BEGIN Supplied entries

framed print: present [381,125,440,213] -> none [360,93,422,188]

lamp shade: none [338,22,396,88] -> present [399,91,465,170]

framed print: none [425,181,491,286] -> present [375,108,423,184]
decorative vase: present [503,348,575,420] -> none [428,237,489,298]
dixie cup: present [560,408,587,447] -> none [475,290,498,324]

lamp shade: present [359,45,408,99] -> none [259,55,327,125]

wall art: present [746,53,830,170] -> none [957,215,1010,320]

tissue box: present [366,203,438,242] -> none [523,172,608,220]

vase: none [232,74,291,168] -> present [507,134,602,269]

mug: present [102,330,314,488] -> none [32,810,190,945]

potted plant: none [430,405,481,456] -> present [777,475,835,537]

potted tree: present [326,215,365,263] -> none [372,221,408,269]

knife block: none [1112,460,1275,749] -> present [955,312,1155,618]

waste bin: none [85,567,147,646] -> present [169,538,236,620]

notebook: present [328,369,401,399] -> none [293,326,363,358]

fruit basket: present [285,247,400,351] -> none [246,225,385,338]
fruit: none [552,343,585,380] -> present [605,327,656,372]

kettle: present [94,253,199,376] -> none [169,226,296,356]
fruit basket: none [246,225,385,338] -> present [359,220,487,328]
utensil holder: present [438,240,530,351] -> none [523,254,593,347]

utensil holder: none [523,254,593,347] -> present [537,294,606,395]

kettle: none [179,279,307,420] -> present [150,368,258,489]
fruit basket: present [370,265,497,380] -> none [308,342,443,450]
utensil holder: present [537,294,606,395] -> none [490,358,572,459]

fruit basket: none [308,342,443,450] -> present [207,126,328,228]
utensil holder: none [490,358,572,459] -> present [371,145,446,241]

END Supplied entries

Return the records exactly, character for character.

# [Task output]
framed print: present [381,125,440,213] -> none [360,93,422,188]

lamp shade: none [338,22,396,88] -> present [399,91,465,170]

framed print: none [425,181,491,286] -> present [375,108,423,184]
decorative vase: present [503,348,575,420] -> none [428,237,489,298]
dixie cup: present [560,408,587,447] -> none [475,290,498,324]

lamp shade: present [359,45,408,99] -> none [259,55,327,125]

wall art: present [746,53,830,170] -> none [957,215,1010,320]

tissue box: present [366,203,438,242] -> none [523,172,608,220]

vase: none [232,74,291,168] -> present [507,134,602,269]

mug: present [102,330,314,488] -> none [32,810,190,945]

potted plant: none [430,405,481,456] -> present [777,475,835,537]

potted tree: present [326,215,365,263] -> none [372,221,408,269]

knife block: none [1112,460,1275,749] -> present [955,312,1155,618]

waste bin: none [85,567,147,646] -> present [169,538,236,620]

notebook: present [328,369,401,399] -> none [293,326,363,358]

fruit basket: present [285,247,400,351] -> none [246,225,385,338]
fruit: none [552,343,585,380] -> present [605,327,656,372]

kettle: present [94,253,199,376] -> none [169,226,296,356]
fruit basket: none [246,225,385,338] -> present [359,220,487,328]
utensil holder: present [438,240,530,351] -> none [523,254,593,347]

utensil holder: none [523,254,593,347] -> present [537,294,606,395]

kettle: none [179,279,307,420] -> present [150,368,258,489]
fruit basket: present [370,265,497,380] -> none [308,342,443,450]
utensil holder: present [537,294,606,395] -> none [490,358,572,459]

fruit basket: none [308,342,443,450] -> present [207,126,328,228]
utensil holder: none [490,358,572,459] -> present [371,145,446,241]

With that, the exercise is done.